We regret this technical issue. We do not know the reason why the Reviewer was not able to download the Supplementary information of our previous work because it is freely available at https://www.ahajournals.org/doi/suppl/10.1161/ATVBAHA.118.311803.
- The current study focusses on the differentially upregulated genes in the LVAT of dilated aorta. And doing so uses a hypotheses free approach on aneurysm. The authors fail to address the existing knowledge on the genetics of AAA, and at least the 40 actionable aneurysm genes that have been identified sofar and are used in clinical settings for genetic diagnostics.
The authors understand the importance of genetics in aneurysmal diseases and we are aware that, in thoracic aortic aneurysms, genotyping can be used to identify at-risk individuals and guide disease management.
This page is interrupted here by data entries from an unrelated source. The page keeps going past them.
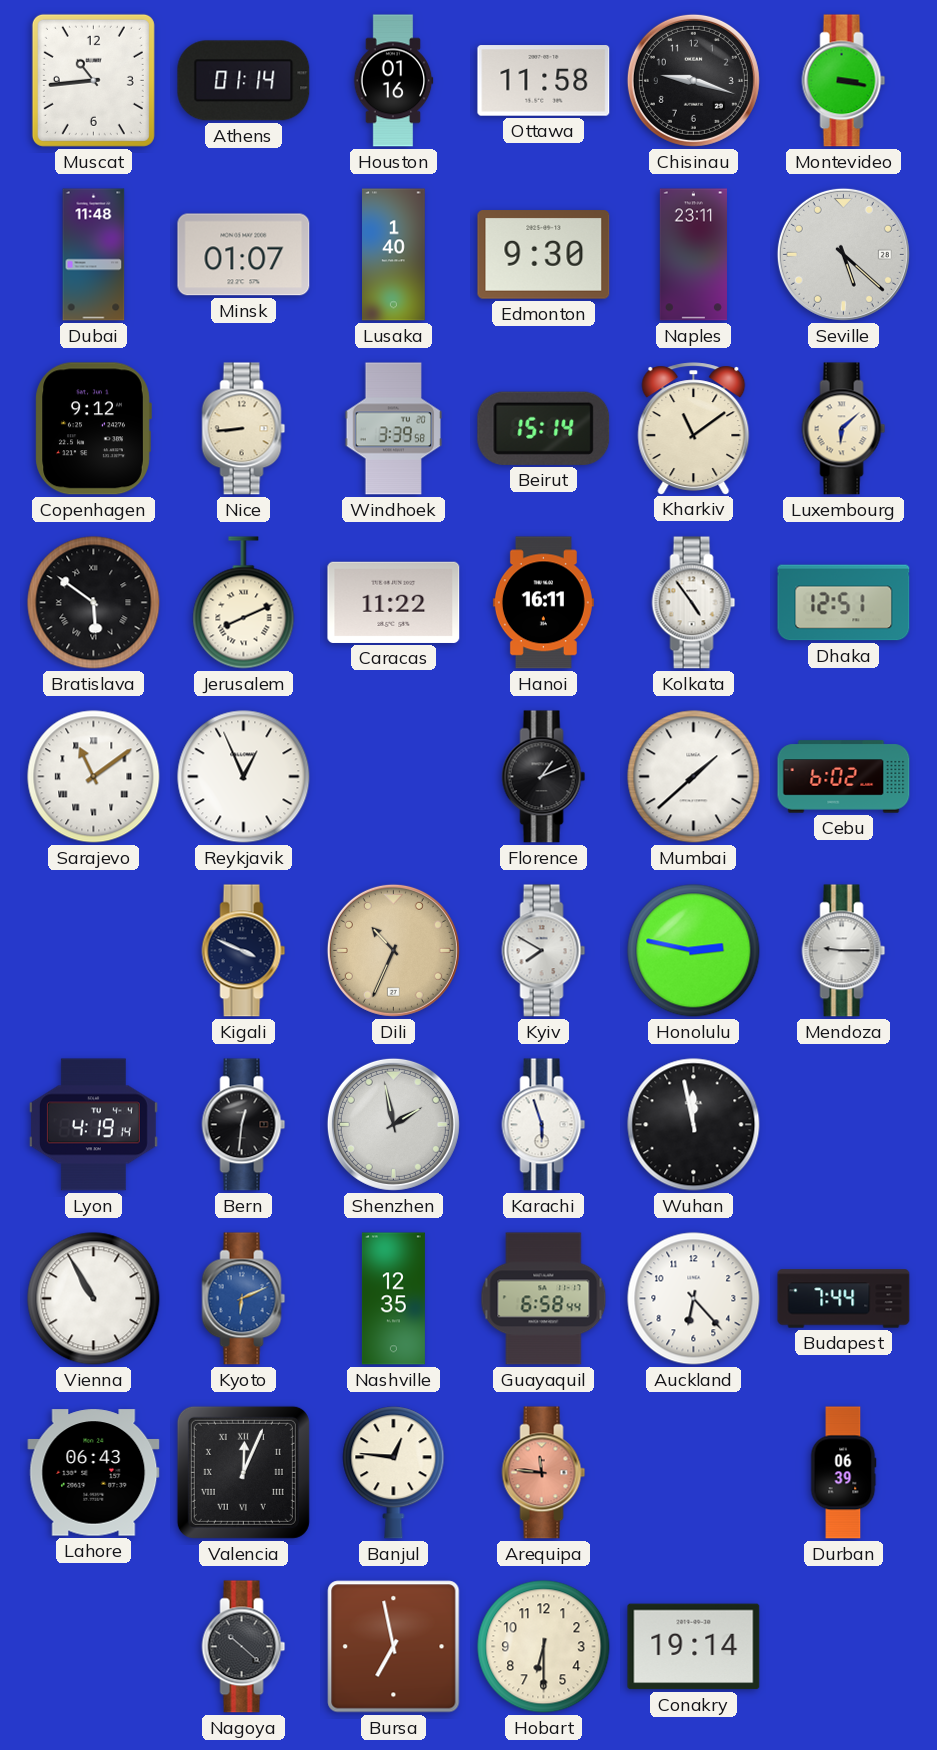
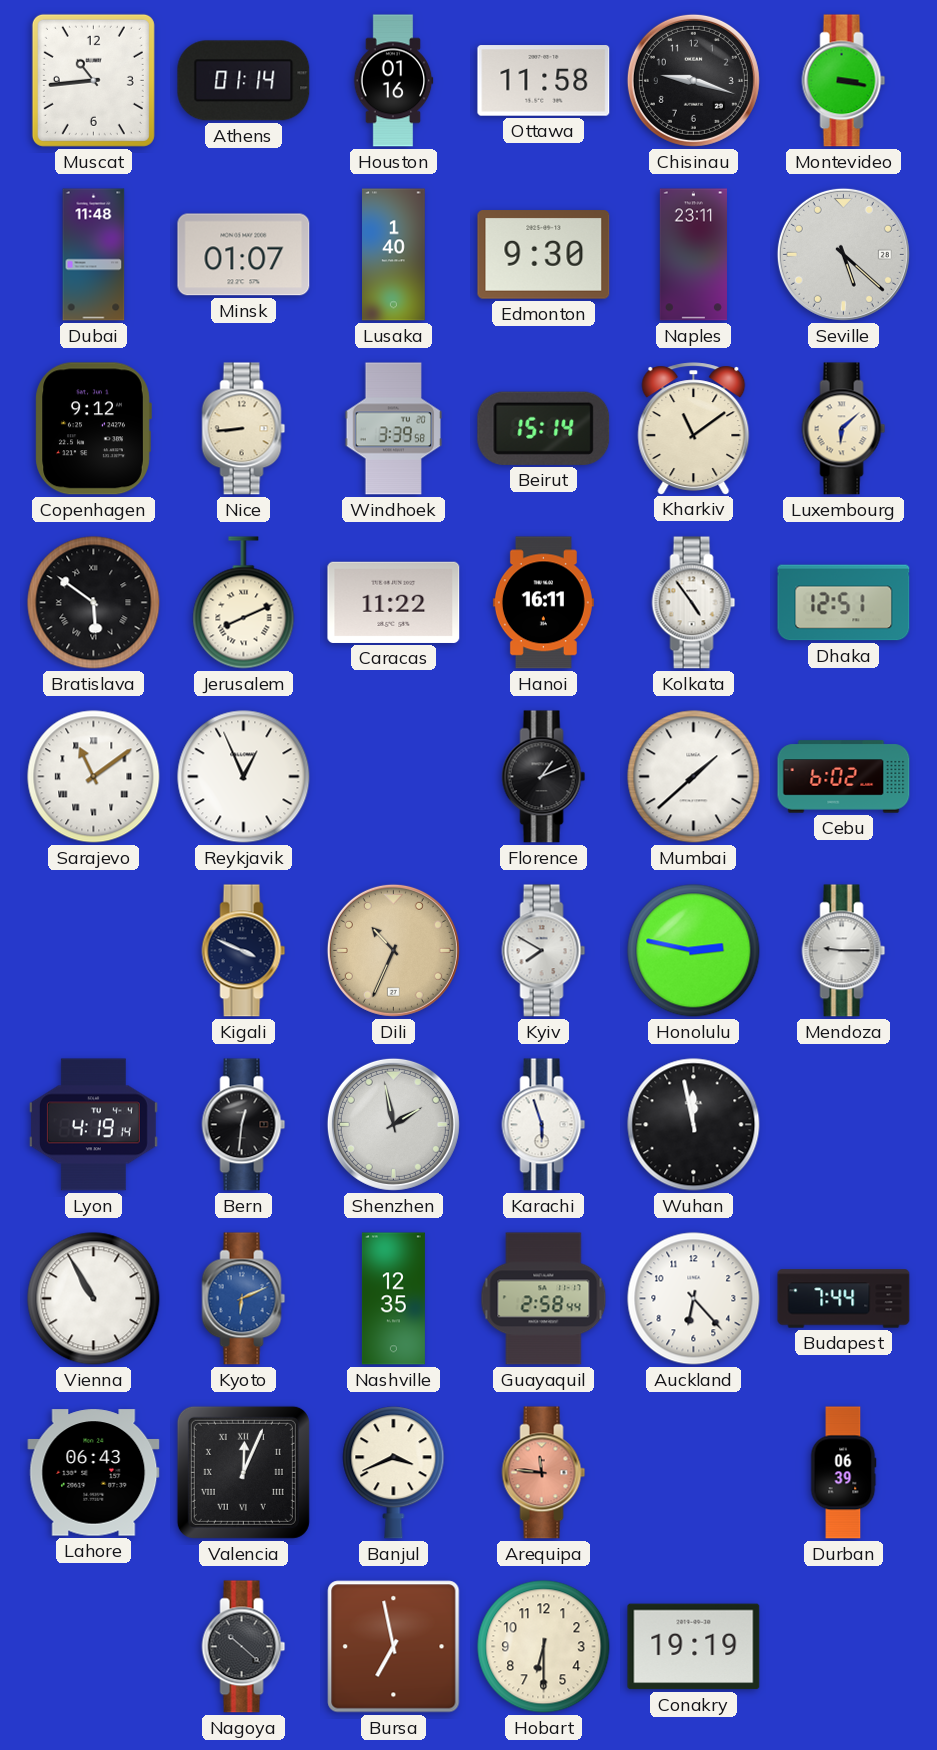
Guayaquil: 6:58 -> 2:58
Banjul: 12:46 -> 3:41
Conakry: 19:14 -> 19:19
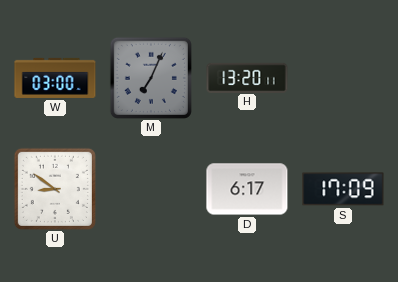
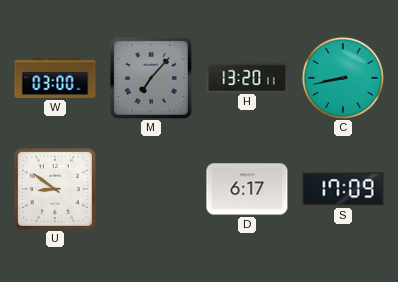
M: 7:04 -> 7:07
C: none -> 8:43
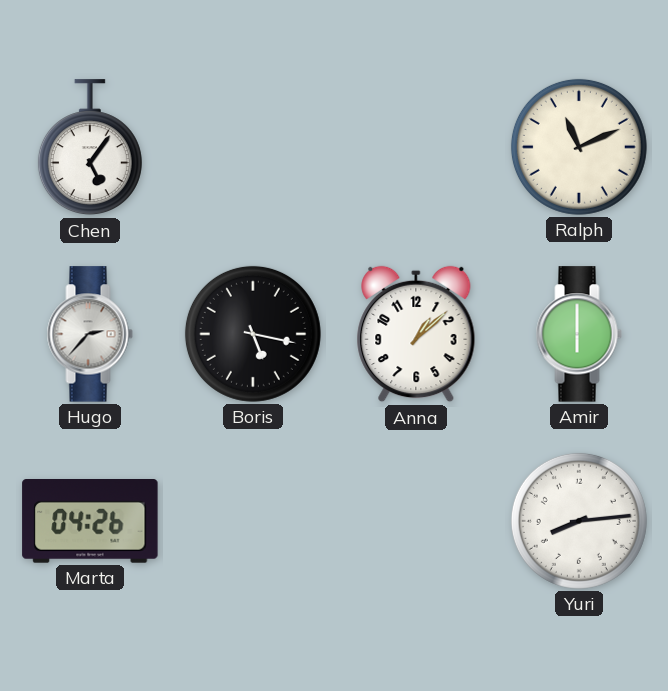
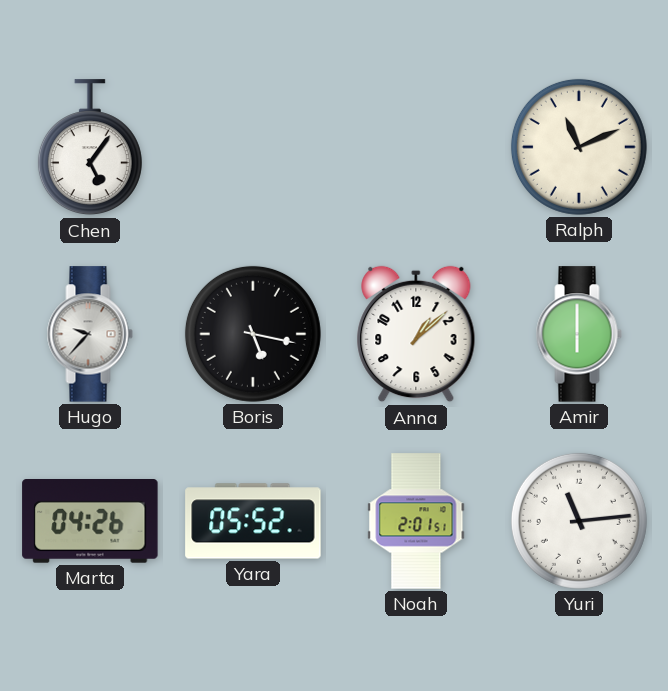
Hugo: 2:37 -> 9:37
Yara: none -> 05:52
Noah: none -> 2:01
Yuri: 8:14 -> 11:14
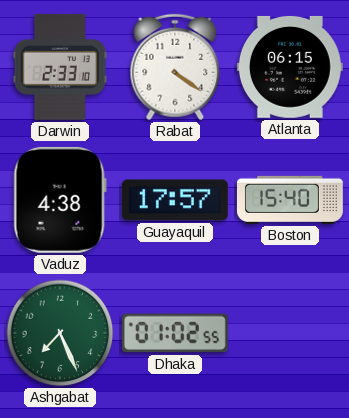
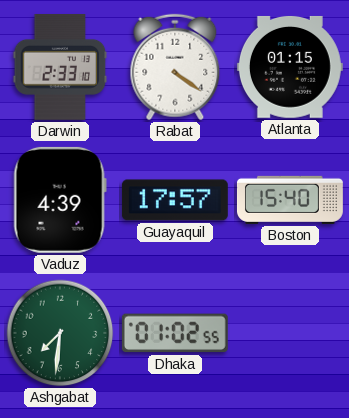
Atlanta: 06:15 -> 01:15
Vaduz: 4:38 -> 4:39
Ashgabat: 7:26 -> 7:31
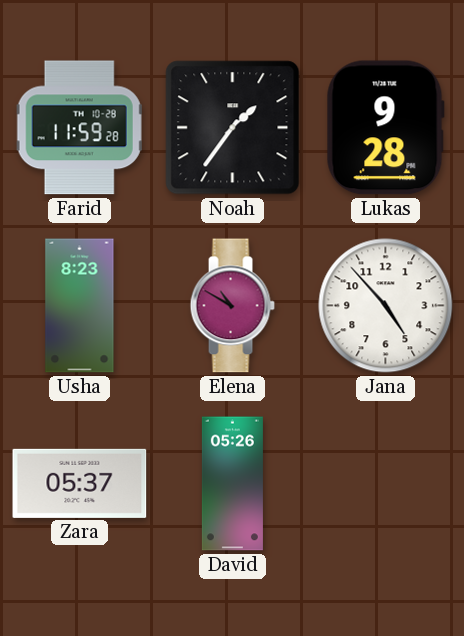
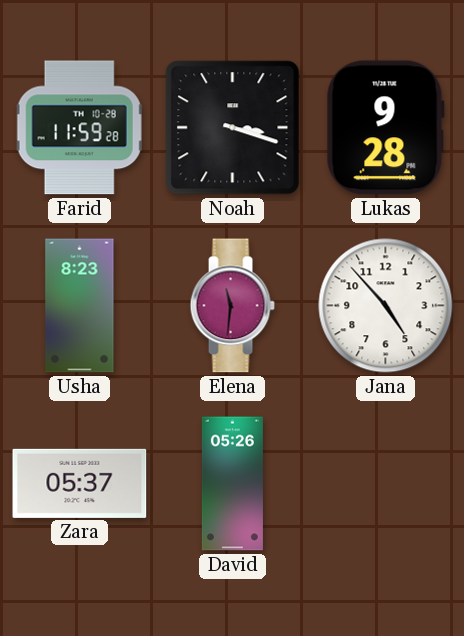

Conversely, to the best of our knowledge, the genetic associations that have been identified for abdominal aortic aneurysms cannot yet be used for clinical purposes. Consistently, also the international guidelines on the diagnosis and treatment of aortic diseases do not report any clinically validated genetic diagnostics for abdominal aortic aneurysms (please see Pinard et al. 2019: doi: 10.1161/CIRCRESAHA.118.312436; and European Heart Journal (2014) 35, 2873–2926: doi:10.1093/eurheartj/ehu281). We believe that the Reviewer refers to other syndromes affecting the aorta but that are not the object of this study.
- Nether the previous study or this one, reflects on the discrepancy between their gene selection and the well-known genetic causes, involving ao extracellular matrix remodeling, imbalance of mechano transducting signaling and.
We are sorry to disagree with the Reviewer for this specific point. In our opinion, there is not any clear discrepancy between the differentially expressed genes that we have observed in our works and “well-known genetic causes” of AAA. This is because to date, in AAA, only associations that involve quite a few genes have been reported and none of them can be assumed as causative for AAA (see Bradley et al. 2015: doi: 10.1016/j.ejvs.2015.09.006; and Jones et al. 2017: doi: 10.1161/CIRCRESAHA.116.308765). However, we wish to highlight that, in our previous work, we also found differentially expressed genes related to extracellular matrix remodeling, accordingly with the Reviewer observation that pointed to these genes as key players in the AAA context.
- Another issue is that LVAT was used from 30 patients, in a period where the majority of patient had EVAR procedures and only in rare complicated cases an open procedure was performed. Raising the question whether there was a selection of atypical AAA cases used for the study. Which may have influenced the results.
We thank the Reviewer for this observation since it allows the authors to clarify this point. AAA patients included in the study underwent elective surgery between 2010 and 2014 at the Centro Cardiologico Monzino IRCCS, Milan. Elective repair of AAA was performed in compliance with the international and national guidelines for the treatment of AAA patients (Moll et al. 2011, doi: 10.1016/j.ejvs.2010.09.011; Pratesi et al. 2016, https://www.minervamedica.it/en/journals/vascular-endovascular-surgery/issue.php?cod=R46Y2016S01) and, thus, cannot be considered as atypical AAA cases.
We specified this point in the “Materials and Methods” section (lines 416-419 of the revised manuscript).
- AAA is genetically and etiologically heterogeneous, and the genotypes of the study population should be included.
In conclusions the authors need to put their findings in perspective of the genetic etiologies for AAA.
We agree with the Reviewer that the genetic aspect of AAA can be important. We added comment concerning this point in the discussion section (lines 408-411 of the revised manuscript).